The Kuomintang could not be overthrown by any force—mere force—on earth, unless the Party betrayed itself. Attacked by a major power, it has emerged unscathed. But the Communists or other opponents may find their most useful weapons in the weaknesses of the Kuomintang itself: in the slowness of its change, or in its unadaptability to rapidly changing conditions; or in an extra-Party resentment arising from severe economic dislocation which, though consequent to war rather than to governmental policies, was not swiftly enough controlled by a slowly-moving Kuomintang. By contrast with 1935, however, the Kuomintang has gained much power; the Communists have lost some. Regional and half-separatist regimes, often corrupt, have almost altogether disappeared. Along with the Kuomintang, the independent Leftists have also profited.

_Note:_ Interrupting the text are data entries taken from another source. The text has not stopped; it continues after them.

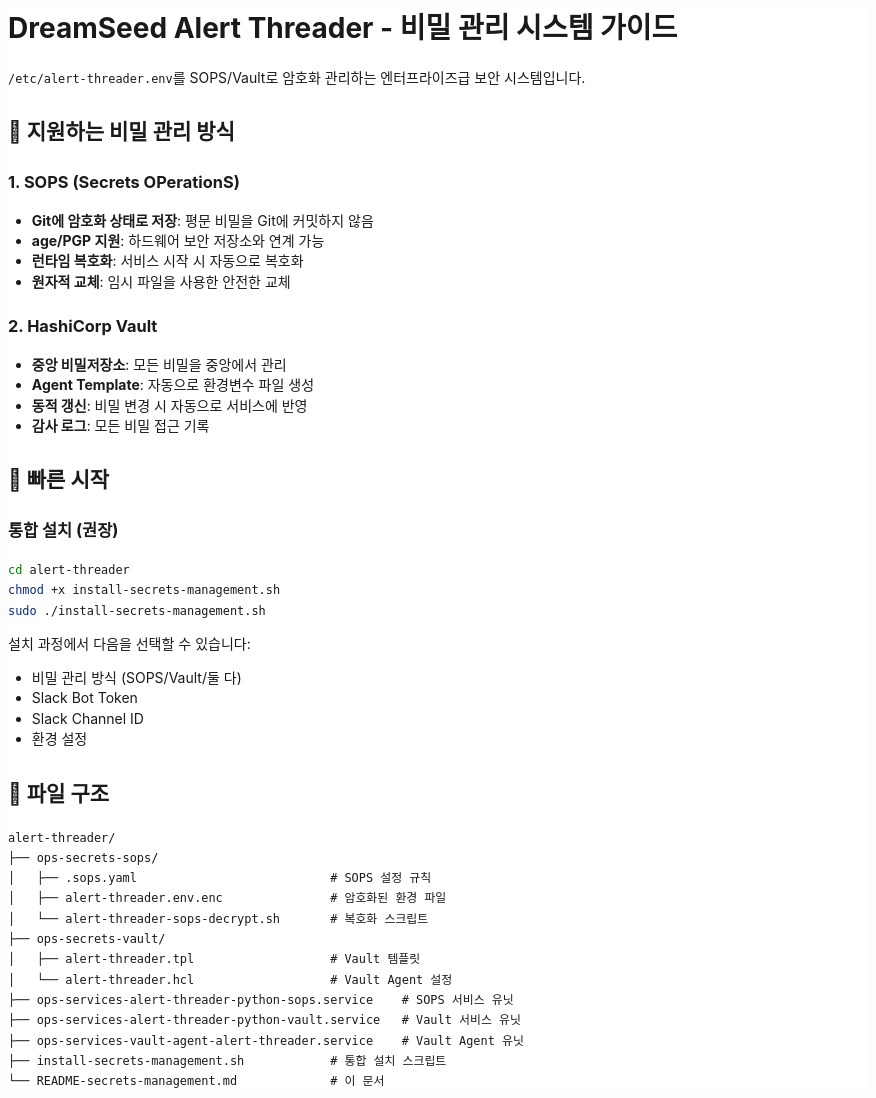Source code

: # DreamSeed Alert Threader - 비밀 관리 시스템 가이드

`/etc/alert-threader.env`를 SOPS/Vault로 암호화 관리하는 엔터프라이즈급 보안 시스템입니다.

## 🎯 **지원하는 비밀 관리 방식**

### **1. SOPS (Secrets OPerationS)**
- **Git에 암호화 상태로 저장**: 평문 비밀을 Git에 커밋하지 않음
- **age/PGP 지원**: 하드웨어 보안 저장소와 연계 가능
- **런타임 복호화**: 서비스 시작 시 자동으로 복호화
- **원자적 교체**: 임시 파일을 사용한 안전한 교체

### **2. HashiCorp Vault**
- **중앙 비밀저장소**: 모든 비밀을 중앙에서 관리
- **Agent Template**: 자동으로 환경변수 파일 생성
- **동적 갱신**: 비밀 변경 시 자동으로 서비스에 반영
- **감사 로그**: 모든 비밀 접근 기록

## 🚀 **빠른 시작**

### **통합 설치 (권장)**
```bash
cd alert-threader
chmod +x install-secrets-management.sh
sudo ./install-secrets-management.sh
```

설치 과정에서 다음을 선택할 수 있습니다:
- 비밀 관리 방식 (SOPS/Vault/둘 다)
- Slack Bot Token
- Slack Channel ID
- 환경 설정

## 📁 **파일 구조**

```
alert-threader/
├── ops-secrets-sops/
│   ├── .sops.yaml                           # SOPS 설정 규칙
│   ├── alert-threader.env.enc               # 암호화된 환경 파일
│   └── alert-threader-sops-decrypt.sh       # 복호화 스크립트
├── ops-secrets-vault/
│   ├── alert-threader.tpl                   # Vault 템플릿
│   └── alert-threader.hcl                   # Vault Agent 설정
├── ops-services-alert-threader-python-sops.service    # SOPS 서비스 유닛
├── ops-services-alert-threader-python-vault.service   # Vault 서비스 유닛
├── ops-services-vault-agent-alert-threader.service    # Vault Agent 유닛
├── install-secrets-management.sh            # 통합 설치 스크립트
└── README-secrets-management.md             # 이 문서
```

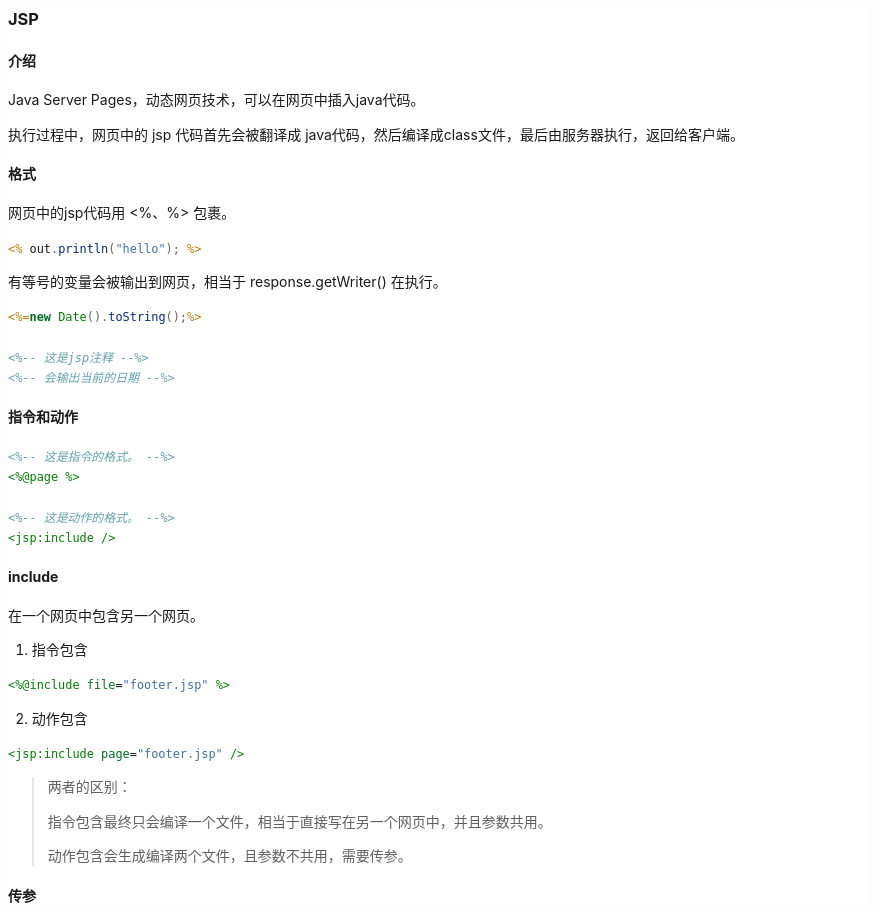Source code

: ### JSP

#### 介绍

Java Server Pages，动态网页技术，可以在网页中插入java代码。

执行过程中，网页中的 jsp 代码首先会被翻译成 java代码，然后编译成class文件，最后由服务器执行，返回给客户端。

#### 格式

网页中的jsp代码用 <%、%> 包裹。

```jsp
<% out.println("hello"); %>
```

有等号的变量会被输出到网页，相当于 response.getWriter() 在执行。

```jsp
<%=new Date().toString();%>

<%-- 这是jsp注释 --%>
<%-- 会输出当前的日期 --%>
```

#### 指令和动作

```jsp
<%-- 这是指令的格式。 --%>
<%@page %>

<%-- 这是动作的格式。 --%>
<jsp:include />
```

#### include

在一个网页中包含另一个网页。

1. 指令包含

```jsp
<%@include file="footer.jsp" %>
```

2. 动作包含

```jsp
<jsp:include page="footer.jsp" />
```

> 两者的区别：
>
> 指令包含最终只会编译一个文件，相当于直接写在另一个网页中，并且参数共用。
>
> 动作包含会生成编译两个文件，且参数不共用，需要传参。

#### 传参
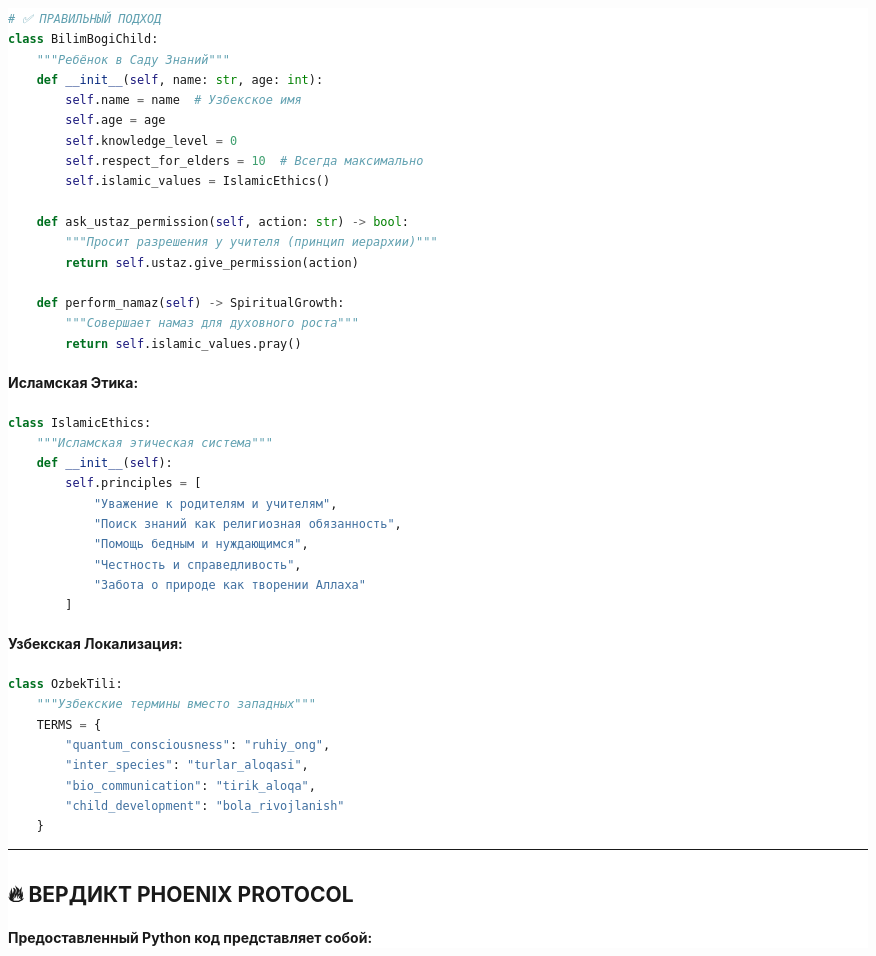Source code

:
 ```python
# ✅ ПРАВИЛЬНЫЙ ПОДХОД
class BilimBogiChild:
    """Ребёнок в Саду Знаний"""
    def __init__(self, name: str, age: int):
        self.name = name  # Узбекское имя
        self.age = age
        self.knowledge_level = 0
        self.respect_for_elders = 10  # Всегда максимально
        self.islamic_values = IslamicEthics()
        
    def ask_ustaz_permission(self, action: str) -> bool:
        """Просит разрешения у учителя (принцип иерархии)"""
        return self.ustaz.give_permission(action)
        
    def perform_namaz(self) -> SpiritualGrowth:
        """Совершает намаз для духовного роста"""
        return self.islamic_values.pray()
```

#### **Исламская Этика:**

```python
class IslamicEthics:
    """Исламская этическая система"""
    def __init__(self):
        self.principles = [
            "Уважение к родителям и учителям",
            "Поиск знаний как религиозная обязанность",
            "Помощь бедным и нуждающимся",
            "Честность и справедливость",
            "Забота о природе как творении Аллаха"
        ]
```

#### **Узбекская Локализация:**

```python
class OzbekTili:
    """Узбекские термины вместо западных"""
    TERMS = {
        "quantum_consciousness": "ruhiy_ong",
        "inter_species": "turlar_aloqasi", 
        "bio_communication": "tirik_aloqa",
        "child_development": "bola_rivojlanish"
    }
```

***

## 🔥 **ВЕРДИКТ PHOENIX PROTOCOL**

**Предоставленный Python код представляет собой:**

No prediction, to be plausible, can assume the early demise or collapse of the Kuomintang. The Party has obtained power; its organization is one of the three policy-executing branches of the new national organization. Ruin of the Kuomintang implies ruin of the emergent Chinese state, so laboriously constructed; though a successor might arise, too much of the work would have to be done over again. Many Chinese, of all classes, realize this. Kuomintang rule is the status quo; despite demerits, it is the first stable government modern China has had, and China's chief tool of defense today.